▶ _TASK TO COMPLETE_
Read the records below. Copy each line where the string "políticas" occurs.

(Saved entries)
----------

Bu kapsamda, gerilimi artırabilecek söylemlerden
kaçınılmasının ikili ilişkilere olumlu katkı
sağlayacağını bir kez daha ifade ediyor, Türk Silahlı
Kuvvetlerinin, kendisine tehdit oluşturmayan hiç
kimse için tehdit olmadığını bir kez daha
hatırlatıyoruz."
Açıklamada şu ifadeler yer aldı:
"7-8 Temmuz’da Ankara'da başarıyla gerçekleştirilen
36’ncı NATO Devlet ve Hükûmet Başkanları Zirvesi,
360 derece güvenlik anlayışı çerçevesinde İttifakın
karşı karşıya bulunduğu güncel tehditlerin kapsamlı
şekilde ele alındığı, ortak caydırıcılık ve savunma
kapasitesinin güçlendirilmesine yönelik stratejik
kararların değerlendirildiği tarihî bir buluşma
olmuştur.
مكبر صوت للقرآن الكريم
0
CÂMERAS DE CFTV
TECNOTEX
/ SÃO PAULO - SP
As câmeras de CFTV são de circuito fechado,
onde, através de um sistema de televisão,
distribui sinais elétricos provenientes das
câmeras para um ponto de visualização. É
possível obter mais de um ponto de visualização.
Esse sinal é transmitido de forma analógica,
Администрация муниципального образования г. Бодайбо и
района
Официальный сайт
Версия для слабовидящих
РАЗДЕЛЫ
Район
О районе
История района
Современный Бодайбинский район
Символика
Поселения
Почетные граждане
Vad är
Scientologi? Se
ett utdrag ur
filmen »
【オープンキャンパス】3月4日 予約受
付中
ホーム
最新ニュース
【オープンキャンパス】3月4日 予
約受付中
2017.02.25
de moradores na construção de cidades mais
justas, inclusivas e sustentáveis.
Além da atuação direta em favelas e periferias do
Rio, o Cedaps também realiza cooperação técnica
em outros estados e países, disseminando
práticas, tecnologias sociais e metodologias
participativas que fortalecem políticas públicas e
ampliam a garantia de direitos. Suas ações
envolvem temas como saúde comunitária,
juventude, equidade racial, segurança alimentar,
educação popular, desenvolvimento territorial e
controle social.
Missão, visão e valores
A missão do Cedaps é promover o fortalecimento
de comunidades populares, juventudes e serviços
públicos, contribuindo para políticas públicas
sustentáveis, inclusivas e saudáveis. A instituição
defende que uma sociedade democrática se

----------

▶ _RESPONSE AREA_
participativas que fortalecem políticas públicas e
públicos, contribuindo para políticas públicas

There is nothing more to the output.